I never used to think of myself as a city girl. Not until my husband pointed it out. I often find myself in beautiful country settings and whilst I enjoy those settings, I quite quickly find myself longing for the familiarity of the city. Today I was reminded of this as I walked admiring the blue sky and the rhythmic whir and hum of busy passing traffic. I enjoyed the gaps, the fleeting moments of quiet but I think I enjoyed more, the city noises as they arrived once again.
It is comfort. It is home. I like to walk alone. I like to pace with the noise of the outdoors and the internal noise that goes on indoors and upstairs in my mind. I like her company, even her teasing and mean tricks. Recently she has been whispering that I have nothing to say. She quietens me. It is not in my nature to fully succumb to instruction, to be told what to do and yet she manipulates me so cleverly that I barely notice.
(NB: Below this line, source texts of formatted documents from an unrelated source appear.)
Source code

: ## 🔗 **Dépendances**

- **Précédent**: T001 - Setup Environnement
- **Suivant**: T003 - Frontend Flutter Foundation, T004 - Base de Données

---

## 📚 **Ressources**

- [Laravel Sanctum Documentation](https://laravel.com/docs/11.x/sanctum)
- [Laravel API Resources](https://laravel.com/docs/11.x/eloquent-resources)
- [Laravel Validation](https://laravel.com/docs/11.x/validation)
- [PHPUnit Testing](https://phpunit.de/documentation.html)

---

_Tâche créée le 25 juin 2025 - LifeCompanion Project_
I told her one of my secrets aloud today, I told her I'm fed up of her shooshing me. She said 'well shut up then' and I said 'No. It is you that must be quiet now' and with that the silence was broken. I am free to speak once more. I hope that I can drown out her dark noise with the sound of traffic, I hope that I will push her whispers back. I will dig deep and try and bury them. I will bury them over and over and over again. Til there is just noise, city noise and a that feeling of home.